Chief Justice Edward Wren Hudgins
1882 - 1958
Edward Wren Hudgins, the son of Robert Henry Hudgins and Lucy Wren Hudgins, was born in Buckingham County, Virginia on January 17, 1882. At the age of seventeen, he entered the University of Richmond where he received a Bachelor of Arts degree in 1905 and a Bachelor of Law degree in 1908. While pursuing his education, Edward Wren Hudgins was an active member of Phi Beta Kappa; an organization that led to many connections throughout his and his son’s life. On March 16, 1910 he married Lucy Henry Morton who bore him two sons, Edward Morton Hudgins and William Henry Hudgins.
After graduation, he formed a partnership for the practice of law with classmates, Thomas W. Ozlin and Walter Scott McNeill and opened an office in Chase City, Virginia. In 1915, he was elected to represent Mecklenburg County in the Virginia House of Delegates where he served until 1920. In 1926, the 34th Judicial Circuit comprised of Mecklenburg, Lunenburg, and Halifax counties was created and Edward Wren Hudgins was elected as the first judge of this newly formed circuit. “During his tenure of office as Circuit
Judge, he was known at the Bar as an efficient, sympathetic, and just
administrator of the law.”
In 1928, Judge Hudgins was selected to serve on the Virginia Supreme Court of Appeals, and in 1947, he became the Chief Justice. President Truman personally requested that he judge the Nuremburg Trials after World War II but Edward Wren Hudgins respectfully declined. He was serving in this capacity at the time of his sudden and unexpected death on July 29, 1958 at his home in Chase City. “As chief justice since October, 1947, he had done much to simplify, modernize and speed up Virginia court procedure. His efforts in this direction had won him national recognition.”

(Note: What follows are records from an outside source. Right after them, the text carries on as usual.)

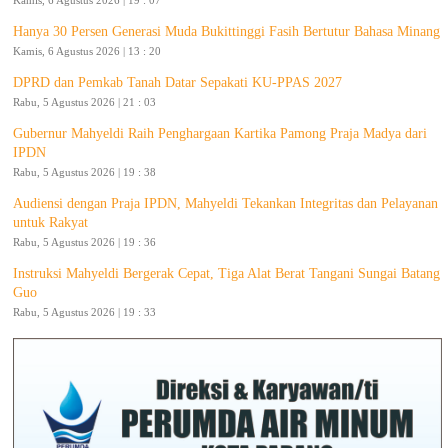
Kamis, 6 Agustus 2026 | 19 : 07
Hanya 30 Persen Generasi Muda Bukittinggi Fasih Bertutur Bahasa Minang
Kamis, 6 Agustus 2026 | 13 : 20
DPRD dan Pemkab Tanah Datar Sepakati KU-PPAS 2027
Rabu, 5 Agustus 2026 | 21 : 03
Gubernur Mahyeldi Raih Penghargaan Kartika Pamong Praja Madya dari
IPDN
Rabu, 5 Agustus 2026 | 19 : 38
Audiensi dengan Praja IPDN, Mahyeldi Tekankan Integritas dan Pelayanan
untuk Rakyat
Rabu, 5 Agustus 2026 | 19 : 36
Instruksi Mahyeldi Bergerak Cepat, Tiga Alat Berat Tangani Sungai Batang
Guo
Rabu, 5 Agustus 2026 | 19 : 33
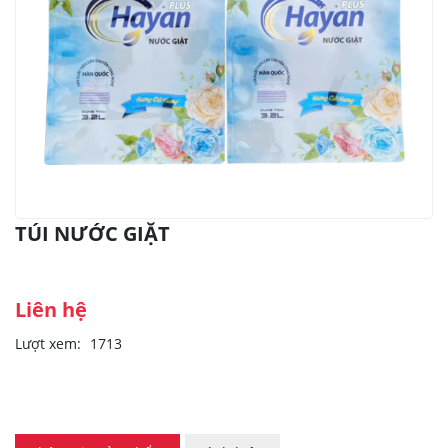
TÚI NƯỚC GIẶT
Liên hệ
Lượt xem:
1713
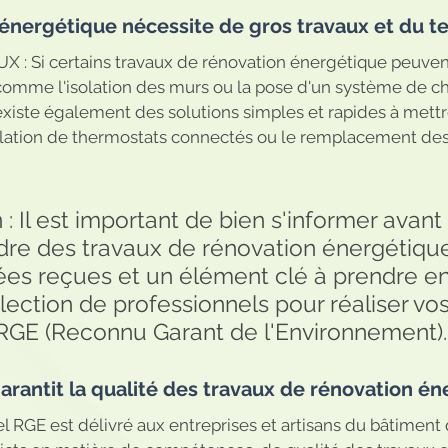
n énergétique nécessite de gros travaux et du t
omme l'isolation des murs ou la pose d'un système de ch
 existe également des solutions simples et rapides à mett
llation de thermostats connectés ou le remplacement de
n : Il est important de bien s'informer avant 
dre des travaux de rénovation énergétiqu
idées reçues et un élément clé à prendre 
élection de professionnels pour réaliser vo
l RGE (Reconnu Garant de l'Environnement).
garantit la qualité des travaux de rénovation én
l RGE est délivré aux entreprises et artisans du bâtiment 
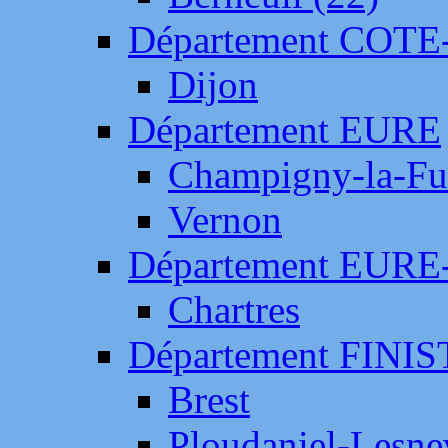
Département COTE
Dijon
Département EURE
Champigny-la-Fut
Vernon
Département EURE
Chartres
Département FINI
Brest
Ploudaniel-Lesne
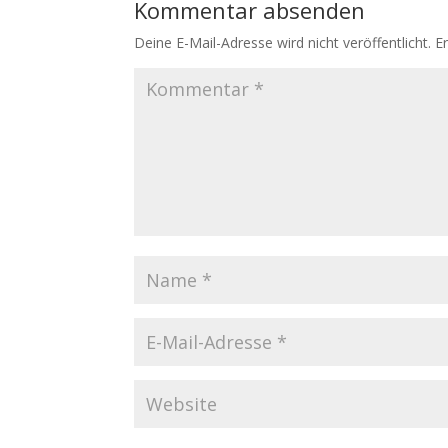
Kommentar absenden
Deine E-Mail-Adresse wird nicht veröffentlicht.
E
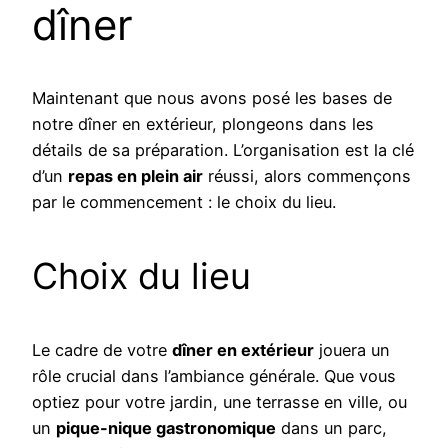
dîner
Maintenant que nous avons posé les bases de
notre dîner en extérieur, plongeons dans les
détails de sa préparation. L’organisation est la clé
d’un
repas en plein air
réussi, alors commençons
par le commencement : le choix du lieu.
Choix du lieu
Le cadre de votre
dîner en extérieur
jouera un
rôle crucial dans l’ambiance générale. Que vous
optiez pour votre jardin, une terrasse en ville, ou
un
pique-nique gastronomique
dans un parc,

Although his work took him to Richmond, he maintained a home in Chase City and was active in the community. He organized the first Boy Scout Troop in the town and was its first Scout Master. He was active in the First Baptist Church where he taught the Men’s Bible class for thirty-five years and was a Deacon. Gov. William Tuck described the judge’s community commitments saying “His activities in life were so varied that all of them cannot be adverted to within the confines of a short address”.